During the war, someone had recommended to Dad a young man, Rudy Hoerler, as being good and reliable to work the Union District orchard for him. After the war Dad hired Rudy and Rudy's brother, Elmer, to help work the Rideout Ranch. There was enough work that Mother's brothers, Vernon and Walter, came up to drive trucks too.
Dad said that the sky was the limit on what could be hauled on those early trucks. These photos attest to that notion. Also a weaker place in a readily accessable location (such as the drive shaft) was built in by the manufacturer. This place would always be the first to break. This concept was called a "fusable link". The only problem was that the truckers would reinforce the link in order to get bigger loads, thus defeating that neat idea. Those early trucking days were filled with heady optimism.
This was so slow going that the men could walk along side the truck and jump up on the running board from time to time to steer. On the way down they also kept it in low, but needed to use all the brakes they had to hold the load back. They even put old hot water tanks on the running boards with lines to the back wheels, so they could drip water over the brake drums to keep them cool. The brakes were only on the back wheels in those days.
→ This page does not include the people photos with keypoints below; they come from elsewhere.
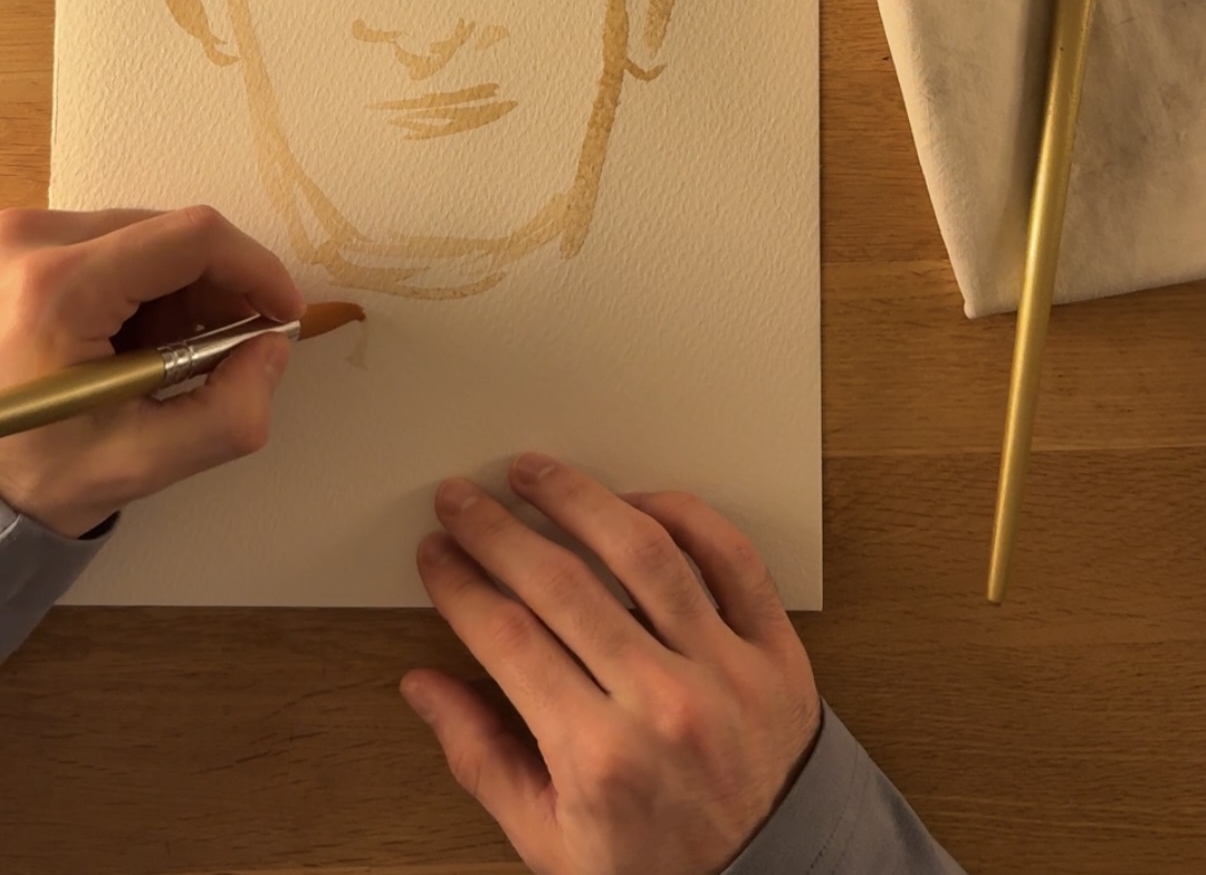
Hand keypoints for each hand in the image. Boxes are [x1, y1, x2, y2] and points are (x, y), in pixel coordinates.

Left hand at [0, 205, 303, 538]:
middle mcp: (31, 239)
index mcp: (56, 289)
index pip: (191, 237)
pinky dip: (141, 285)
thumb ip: (225, 413)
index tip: (283, 312)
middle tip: (223, 351)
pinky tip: (128, 338)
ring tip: (161, 355)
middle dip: (216, 290)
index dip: (256, 269)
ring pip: (145, 236)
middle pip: (170, 234)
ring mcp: (20, 234)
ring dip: (177, 290)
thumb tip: (273, 349)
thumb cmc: (36, 472)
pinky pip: (113, 242)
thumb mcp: (138, 464)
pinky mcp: (20, 239)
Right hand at [401, 456, 821, 874]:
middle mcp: (662, 704)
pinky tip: (638, 501)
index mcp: (600, 757)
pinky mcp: (775, 650)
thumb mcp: (552, 843)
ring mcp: (725, 670)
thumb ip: (483, 760)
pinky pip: (731, 558)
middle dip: (497, 531)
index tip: (436, 554)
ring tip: (537, 472)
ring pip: (645, 552)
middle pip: (561, 584)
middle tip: (462, 498)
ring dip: (581, 499)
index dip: (460, 585)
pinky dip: (685, 516)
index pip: (507, 639)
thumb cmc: (660, 868)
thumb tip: (424, 687)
At night the headlights on the truck were acetylene lamps known as Presto Lights. The men also carried kerosene lanterns. When they came to switch-backs that were too sharp to get around, the helper would walk down the road with the lantern and the driver would back the truck down toward the light until he reached the next turn where he could then drive on in forward gear. As they crossed the bridge just outside of town they started honking the horn to waken the team for the next shift.
The crew was Dad, Rudy and Elmer Hoerler, Dad's brother-in-law Ransom, and Mother's brothers Vernon and Walter. They worked three eight hour shifts every day but Sunday, which was the day they relined the brakes.
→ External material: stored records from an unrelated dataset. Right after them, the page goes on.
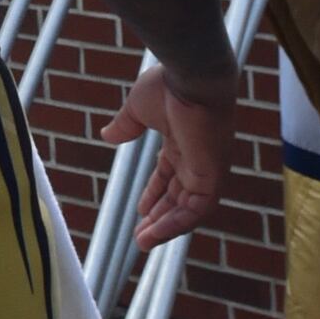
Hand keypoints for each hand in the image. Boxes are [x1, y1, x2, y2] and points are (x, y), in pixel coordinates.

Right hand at [100, 62, 243, 249]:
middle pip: (179, 197)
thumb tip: (107, 135)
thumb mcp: (138, 109)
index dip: (154, 195)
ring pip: (188, 209)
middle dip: (159, 217)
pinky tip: (156, 233)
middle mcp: (197, 158)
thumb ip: (126, 125)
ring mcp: (207, 168)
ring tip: (143, 242)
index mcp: (182, 142)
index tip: (139, 211)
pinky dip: (177, 224)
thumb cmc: (168, 85)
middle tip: (141, 236)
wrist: (192, 76)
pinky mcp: (212, 176)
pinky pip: (196, 210)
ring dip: (166, 226)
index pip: (169, 176)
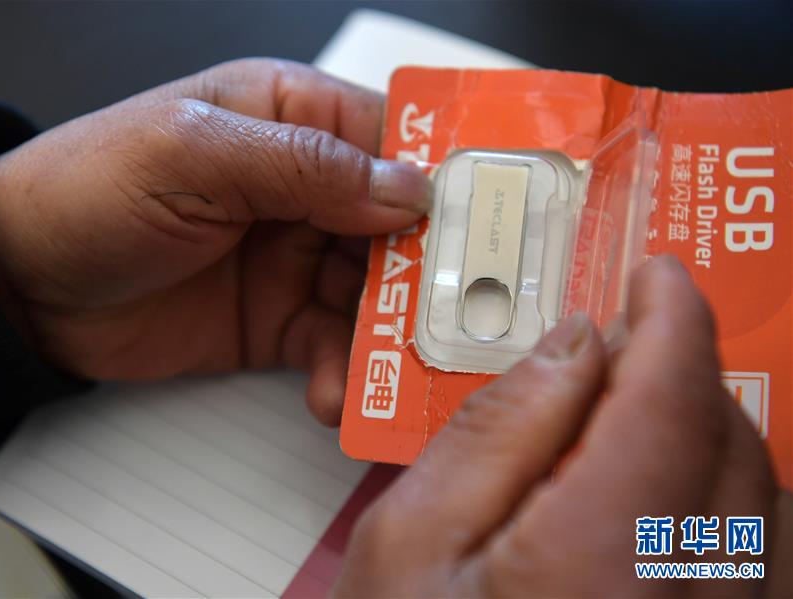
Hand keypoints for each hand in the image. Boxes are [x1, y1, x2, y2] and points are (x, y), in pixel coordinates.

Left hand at [0, 59, 430, 423]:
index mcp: (291, 117)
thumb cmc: (89, 191)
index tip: (493, 226)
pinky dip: (342, 372)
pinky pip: (333, 345)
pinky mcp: (277, 318)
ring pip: (376, 295)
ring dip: (388, 336)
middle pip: (402, 227)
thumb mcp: (194, 154)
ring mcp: (294, 256)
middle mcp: (305, 185)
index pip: (395, 138)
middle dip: (431, 273)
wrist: (19, 287)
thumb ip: (306, 168)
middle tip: (456, 319)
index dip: (448, 178)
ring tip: (388, 372)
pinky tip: (331, 394)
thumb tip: (409, 189)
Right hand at [337, 257, 791, 596]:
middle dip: (684, 367)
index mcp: (603, 558)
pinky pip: (760, 557)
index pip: (672, 397)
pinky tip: (657, 483)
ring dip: (706, 427)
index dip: (672, 317)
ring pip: (760, 498)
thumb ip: (498, 430)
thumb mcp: (413, 539)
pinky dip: (720, 492)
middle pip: (729, 440)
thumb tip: (568, 346)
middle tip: (625, 333)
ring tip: (631, 402)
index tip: (656, 273)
They lived in a house that had been a brothel. It had three living rooms--Living Room A, Living Room B, and Living Room C.--as well as bed rooms and a kitchen. The house was located just on the southern outskirts of Boulder Creek, overlooking the lumber yard and the San Lorenzo River. In 1984 the house was still standing.
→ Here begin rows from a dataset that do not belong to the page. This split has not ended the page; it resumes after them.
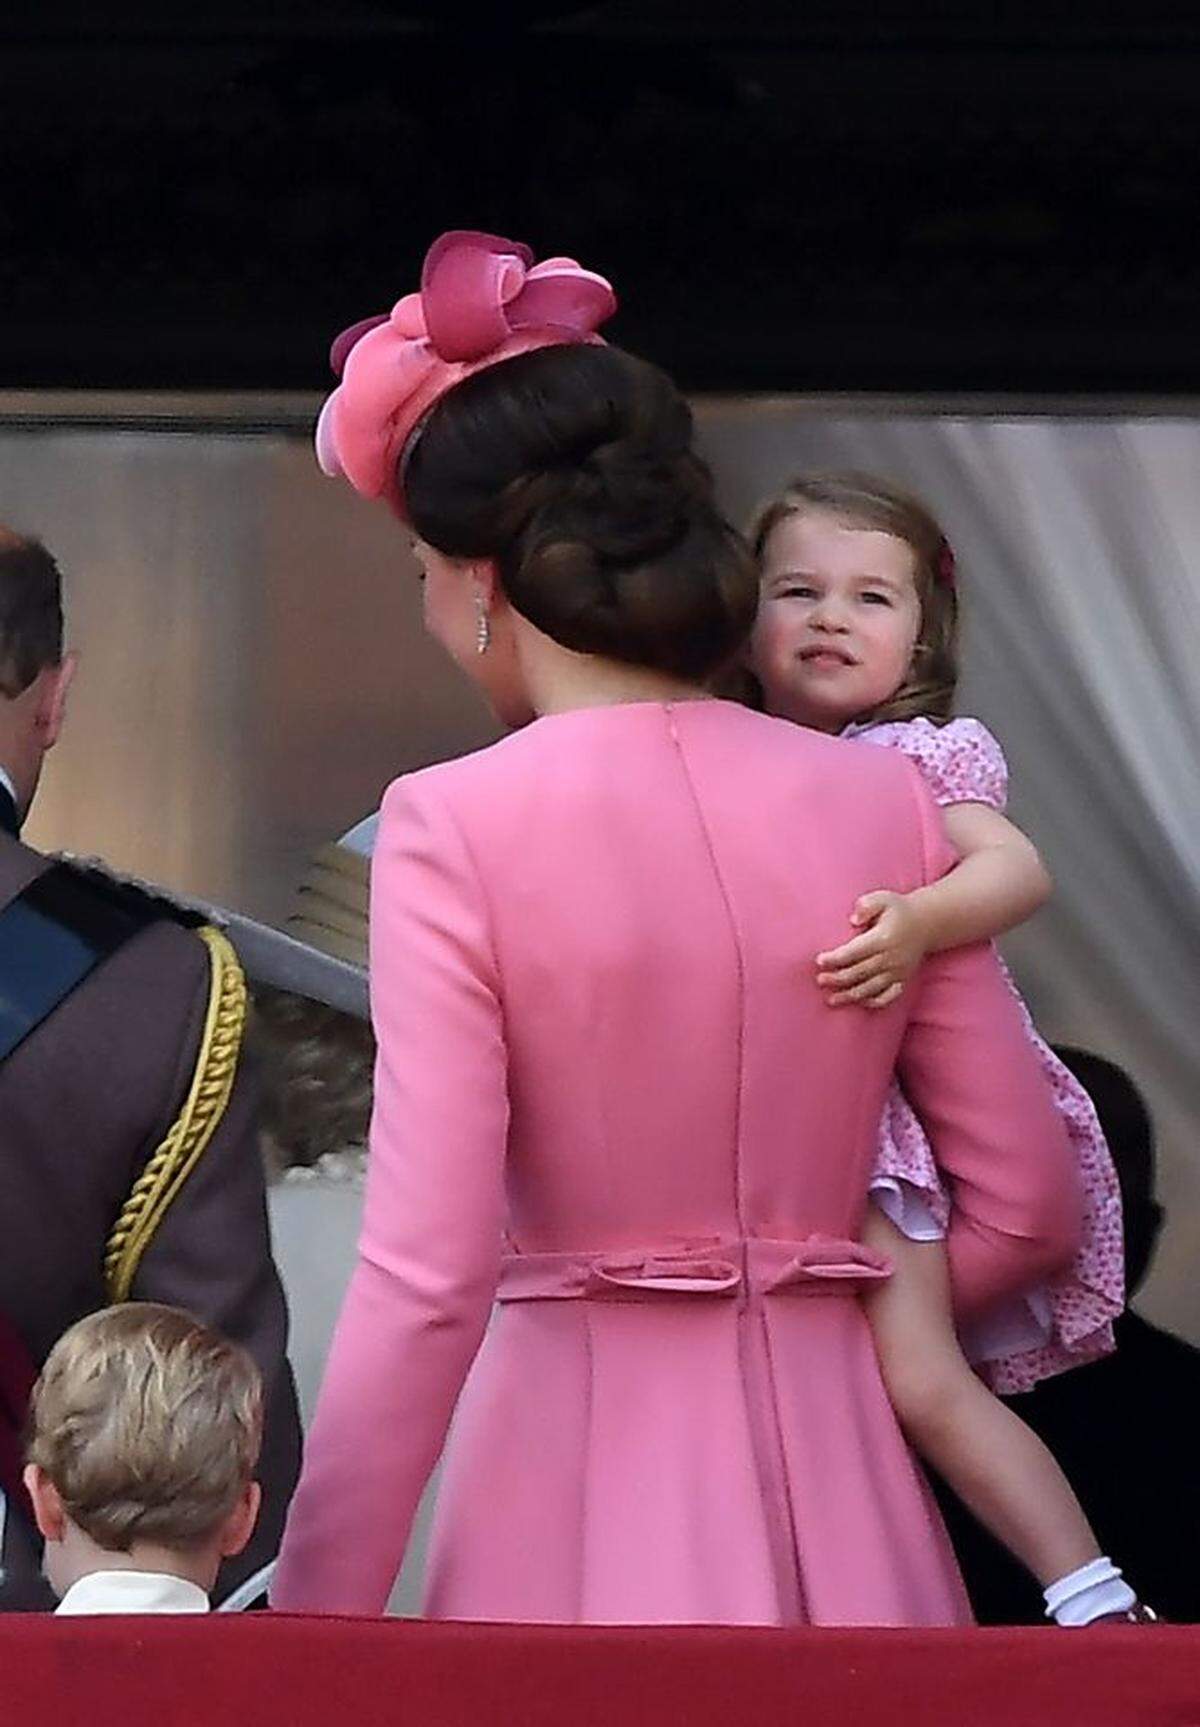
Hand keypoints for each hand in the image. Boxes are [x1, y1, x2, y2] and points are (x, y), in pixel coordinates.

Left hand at [815, 890, 928, 1008]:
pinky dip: (873, 1002)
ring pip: (871, 988)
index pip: (855, 951)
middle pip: (860, 972)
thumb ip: (866, 905)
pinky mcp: (903, 980)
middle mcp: (892, 958)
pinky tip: (858, 1002)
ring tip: (831, 999)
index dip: (836, 958)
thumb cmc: (898, 910)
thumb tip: (854, 920)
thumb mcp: (883, 898)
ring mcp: (898, 971)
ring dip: (850, 995)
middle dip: (838, 978)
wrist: (927, 923)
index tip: (819, 960)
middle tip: (820, 980)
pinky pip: (888, 996)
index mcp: (884, 938)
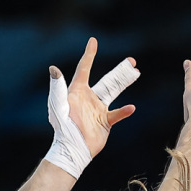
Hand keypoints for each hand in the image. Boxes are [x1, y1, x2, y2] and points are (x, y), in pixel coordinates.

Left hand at [55, 37, 136, 158]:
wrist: (72, 150)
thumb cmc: (62, 128)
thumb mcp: (58, 106)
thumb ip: (58, 87)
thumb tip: (54, 68)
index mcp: (77, 92)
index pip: (84, 69)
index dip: (89, 55)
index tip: (93, 41)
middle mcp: (89, 98)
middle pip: (107, 80)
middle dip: (120, 70)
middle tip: (132, 60)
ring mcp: (98, 109)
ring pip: (115, 92)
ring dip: (125, 82)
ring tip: (137, 72)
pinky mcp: (105, 122)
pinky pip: (117, 113)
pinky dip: (125, 111)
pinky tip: (131, 107)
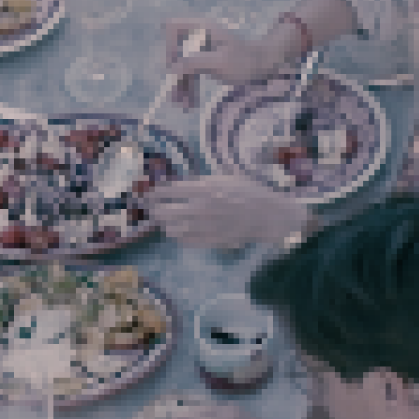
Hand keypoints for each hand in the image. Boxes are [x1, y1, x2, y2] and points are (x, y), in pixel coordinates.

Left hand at [148, 174, 309, 248]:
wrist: (268, 215)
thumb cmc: (249, 191)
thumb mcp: (225, 176)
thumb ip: (202, 180)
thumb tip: (180, 183)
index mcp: (204, 188)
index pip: (168, 191)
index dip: (155, 192)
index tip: (150, 193)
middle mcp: (200, 208)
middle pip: (164, 212)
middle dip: (155, 210)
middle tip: (152, 208)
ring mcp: (204, 227)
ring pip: (171, 229)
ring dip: (165, 224)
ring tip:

Mother and Aunt Charlotte were the cooks and house keepers. Aunt Charlotte also had the care of her two year old, Ernie. Aunt Esther also was up there at least part of the time. If for some reason there was no loads for the day, they would enjoy hikes and picnics in Big Basin. An especially favorite spot was a canyon in the Butenau (their spelling) which was covered with five fingered ferns.
We kids called Santa Ana our paradise. We had the whole valley as our play yard; we could hike in the hills, play on hay piles, climb the pepper trees in our front yard, make believe we were driving the tractor --it was a time of complete freedom. We had a dog that could help us bring in the cow. We had chickens and numerous cats that lived in the barn.
We used to play a hide-and-seek game called "follow the arrow". One person was "It" and laid out a trail with arrows marking the spot where the trail turned. We used chalk to mark on the fences or a power pole, and scraps of wood if there was no stationary object to mark the trail. When "It" got near to where he was going to be hiding, he would make a double arrow like the one on the back door in the snap shot. Mother was really angry with us when she discovered we had defaced the house, the wood being so dry that the mark could not be erased.